LISTED RECORDS

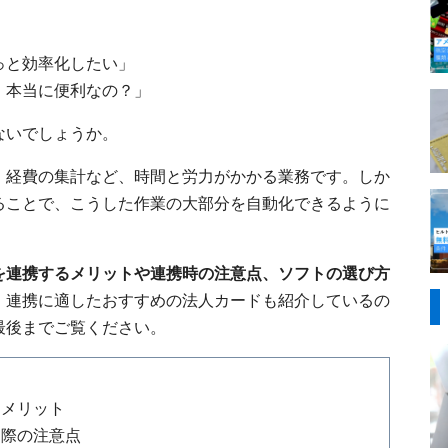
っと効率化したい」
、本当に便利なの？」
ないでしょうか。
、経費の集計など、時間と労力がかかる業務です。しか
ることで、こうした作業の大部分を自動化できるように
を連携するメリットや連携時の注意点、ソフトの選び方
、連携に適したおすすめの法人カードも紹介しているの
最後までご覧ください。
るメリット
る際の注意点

* * *

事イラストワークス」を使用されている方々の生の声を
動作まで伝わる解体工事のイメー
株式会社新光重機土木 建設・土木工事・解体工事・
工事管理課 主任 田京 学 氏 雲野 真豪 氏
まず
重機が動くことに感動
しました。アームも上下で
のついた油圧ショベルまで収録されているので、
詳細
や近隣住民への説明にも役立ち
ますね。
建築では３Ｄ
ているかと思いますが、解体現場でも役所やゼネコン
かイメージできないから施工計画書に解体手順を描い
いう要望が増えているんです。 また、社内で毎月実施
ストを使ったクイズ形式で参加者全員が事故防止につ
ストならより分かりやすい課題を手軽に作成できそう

TASK DESCRIPTION
Reproduce verbatim the lines above, from the line with "事イラストワークス」を使用されている方々の生の声を" through the line with "ストならより分かりやすい課題を手軽に作成できそう".

SOLUTION
事イラストワークス」を使用されている方々の生の声を
動作まで伝わる解体工事のイメー
株式会社新光重機土木 建設・土木工事・解体工事・
工事管理課 主任 田京 学 氏 雲野 真豪 氏
まず
重機が動くことに感動
しました。アームも上下で
のついた油圧ショベルまで収録されているので、
詳細
や近隣住民への説明にも役立ち
ますね。
建築では３Ｄ
ているかと思いますが、解体現場でも役所やゼネコン
かイメージできないから施工計画書に解体手順を描い
いう要望が増えているんです。 また、社内で毎月実施
ストを使ったクイズ形式で参加者全員が事故防止につ
ストならより分かりやすい課題を手軽に作成できそう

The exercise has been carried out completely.